(Entries drawn from a collection)

================

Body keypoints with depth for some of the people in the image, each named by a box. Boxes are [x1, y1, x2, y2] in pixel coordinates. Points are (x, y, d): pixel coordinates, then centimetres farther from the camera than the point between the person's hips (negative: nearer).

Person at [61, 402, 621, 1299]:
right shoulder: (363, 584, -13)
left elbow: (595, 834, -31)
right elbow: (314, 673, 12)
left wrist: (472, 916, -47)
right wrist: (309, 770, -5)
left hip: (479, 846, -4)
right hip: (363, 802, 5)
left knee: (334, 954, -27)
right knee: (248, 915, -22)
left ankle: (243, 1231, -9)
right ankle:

================

## WORK REQUIRED
Arrange every line of the rows above as a Markdown table with two columns, No. and Line. Number the lines consecutively and omit any blank lines.

## ANSWER SECTION
| No. | Line |
|---|---|
| 1 | Body keypoints with depth for some of the people in the image, each named by a box. Boxes are [x1, y1, x2, y2] in pixel coordinates. Points are (x, y, d): pixel coordinates, then centimetres farther from the camera than the point between the person's hips (negative: nearer). |
| 2 | Person at [61, 402, 621, 1299]: |
| 3 | right shoulder: (363, 584, -13) |
| 4 | left elbow: (595, 834, -31) |
| 5 | right elbow: (314, 673, 12) |
| 6 | left wrist: (472, 916, -47) |
| 7 | right wrist: (309, 770, -5) |
| 8 | left hip: (479, 846, -4) |
| 9 | right hip: (363, 802, 5) |
| 10 | left knee: (334, 954, -27) |
| 11 | right knee: (248, 915, -22) |
| 12 | left ankle: (243, 1231, -9) |
| 13 | right ankle: |